- _Stored data records_
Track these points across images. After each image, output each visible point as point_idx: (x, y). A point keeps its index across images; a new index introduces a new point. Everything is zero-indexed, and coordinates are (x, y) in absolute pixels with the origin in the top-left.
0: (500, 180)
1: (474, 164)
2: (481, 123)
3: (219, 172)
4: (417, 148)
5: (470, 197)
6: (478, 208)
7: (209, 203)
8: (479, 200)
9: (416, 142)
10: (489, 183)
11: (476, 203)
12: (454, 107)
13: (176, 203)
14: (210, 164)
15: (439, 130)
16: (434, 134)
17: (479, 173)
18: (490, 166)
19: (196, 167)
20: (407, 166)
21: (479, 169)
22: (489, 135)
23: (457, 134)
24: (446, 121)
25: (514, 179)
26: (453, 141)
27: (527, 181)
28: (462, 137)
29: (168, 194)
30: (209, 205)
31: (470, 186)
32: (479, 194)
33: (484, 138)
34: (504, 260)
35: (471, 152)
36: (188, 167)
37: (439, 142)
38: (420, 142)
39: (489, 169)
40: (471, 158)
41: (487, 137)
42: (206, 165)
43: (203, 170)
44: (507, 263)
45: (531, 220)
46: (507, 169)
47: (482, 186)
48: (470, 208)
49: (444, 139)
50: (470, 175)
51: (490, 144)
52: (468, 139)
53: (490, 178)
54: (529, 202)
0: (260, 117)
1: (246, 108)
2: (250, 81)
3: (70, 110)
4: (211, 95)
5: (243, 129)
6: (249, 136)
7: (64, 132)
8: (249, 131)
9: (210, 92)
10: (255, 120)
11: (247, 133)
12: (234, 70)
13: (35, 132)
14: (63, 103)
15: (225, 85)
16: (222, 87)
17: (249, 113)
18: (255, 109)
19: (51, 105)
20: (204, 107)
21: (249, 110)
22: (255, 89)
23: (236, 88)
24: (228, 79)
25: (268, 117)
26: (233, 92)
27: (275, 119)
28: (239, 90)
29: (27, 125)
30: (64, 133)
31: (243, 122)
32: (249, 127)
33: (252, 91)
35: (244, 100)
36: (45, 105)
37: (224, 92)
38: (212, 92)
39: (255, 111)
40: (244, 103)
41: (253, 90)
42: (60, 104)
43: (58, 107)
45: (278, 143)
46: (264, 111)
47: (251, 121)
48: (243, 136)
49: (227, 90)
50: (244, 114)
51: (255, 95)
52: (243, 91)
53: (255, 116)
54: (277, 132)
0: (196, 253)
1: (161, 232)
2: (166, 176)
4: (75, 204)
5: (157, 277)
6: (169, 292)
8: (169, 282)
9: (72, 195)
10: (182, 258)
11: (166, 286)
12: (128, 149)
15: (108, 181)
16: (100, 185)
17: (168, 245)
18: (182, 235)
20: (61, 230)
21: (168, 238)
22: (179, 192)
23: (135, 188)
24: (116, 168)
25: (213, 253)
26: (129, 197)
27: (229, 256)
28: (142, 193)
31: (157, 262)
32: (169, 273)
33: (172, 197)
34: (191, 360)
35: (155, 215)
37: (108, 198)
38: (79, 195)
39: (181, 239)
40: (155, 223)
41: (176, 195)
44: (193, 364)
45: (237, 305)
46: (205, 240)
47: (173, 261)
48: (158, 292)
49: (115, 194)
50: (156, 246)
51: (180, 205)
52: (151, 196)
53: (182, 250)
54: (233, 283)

- _INSTRUCTIONS TO FOLLOW_
Reproduce all of the material above, changing "top-left" to "upper-left" and keeping everything else the same.

- _EXERCISE OUTPUT_
Track these points across images. After each image, output each visible point as point_idx: (x, y). A point keeps its index across images; a new index introduces a new point. Everything is zero-indexed, and coordinates are (x, y) in absolute pixels with the origin in the upper-left.
0: (500, 180)
1: (474, 164)
2: (481, 123)
3: (219, 172)
4: (417, 148)
5: (470, 197)
6: (478, 208)
7: (209, 203)
8: (479, 200)
9: (416, 142)
10: (489, 183)
11: (476, 203)
12: (454, 107)
13: (176, 203)
14: (210, 164)
15: (439, 130)
16: (434, 134)
17: (479, 173)
18: (490, 166)
19: (196, 167)
20: (407, 166)
21: (479, 169)
22: (489, 135)
23: (457, 134)
24: (446, 121)
25: (514, 179)
26: (453, 141)
27: (527, 181)
28: (462, 137)
29: (168, 194)
30: (209, 205)
31: (470, 186)
32: (479, 194)
33: (484, 138)
34: (504, 260)
35: (471, 152)
36: (188, 167)
37: (439, 142)
38: (420, 142)
39: (489, 169)
40: (471, 158)
41: (487, 137)
42: (206, 165)
43: (203, 170)
44: (507, 263)
45: (531, 220)
46: (507, 169)
47: (482, 186)
48: (470, 208)
49: (444, 139)
50: (470, 175)
51: (490, 144)
52: (468, 139)
53: (490, 178)
54: (529, 202)
0: (260, 117)
1: (246, 108)
2: (250, 81)
3: (70, 110)
4: (211, 95)
5: (243, 129)
6: (249, 136)
7: (64, 132)
8: (249, 131)
9: (210, 92)
10: (255, 120)
11: (247, 133)
12: (234, 70)
13: (35, 132)
14: (63, 103)
15: (225, 85)
16: (222, 87)
17: (249, 113)
18: (255, 109)
19: (51, 105)
20: (204, 107)
21: (249, 110)
22: (255, 89)
23: (236, 88)
24: (228, 79)
25: (268, 117)
26: (233, 92)
27: (275, 119)
28: (239, 90)
29: (27, 125)
30: (64, 133)
31: (243, 122)
32: (249, 127)
33: (252, 91)
35: (244, 100)
36: (45, 105)
37: (224, 92)
38: (212, 92)
39: (255, 111)
40: (244, 103)
41: (253, 90)
42: (60, 104)
43: (58, 107)
45: (278, 143)
46: (264, 111)
47: (251, 121)
48: (243, 136)
49: (227, 90)
50: (244, 114)
51: (255, 95)
52: (243, 91)
53: (255, 116)
54: (277, 132)
0: (196, 253)
1: (161, 232)
2: (166, 176)
4: (75, 204)
5: (157, 277)
6: (169, 292)
8: (169, 282)
9: (72, 195)
10: (182, 258)
11: (166, 286)
12: (128, 149)
15: (108, 181)
16: (100, 185)
17: (168, 245)
18: (182, 235)
20: (61, 230)
21: (168, 238)
22: (179, 192)
23: (135, 188)
24: (116, 168)
25: (213, 253)
26: (129, 197)
27: (229, 256)
28: (142, 193)
31: (157, 262)
32: (169, 273)
33: (172, 197)
34: (191, 360)
35: (155, 215)
37: (108, 198)
38: (79, 195)
39: (181, 239)
40: (155, 223)
41: (176, 195)
44: (193, 364)
45: (237, 305)
46: (205, 240)
47: (173, 261)
48: (158, 292)
49: (115, 194)
50: (156, 246)
51: (180, 205)
52: (151, 196)
53: (182, 250)
54: (233, 283)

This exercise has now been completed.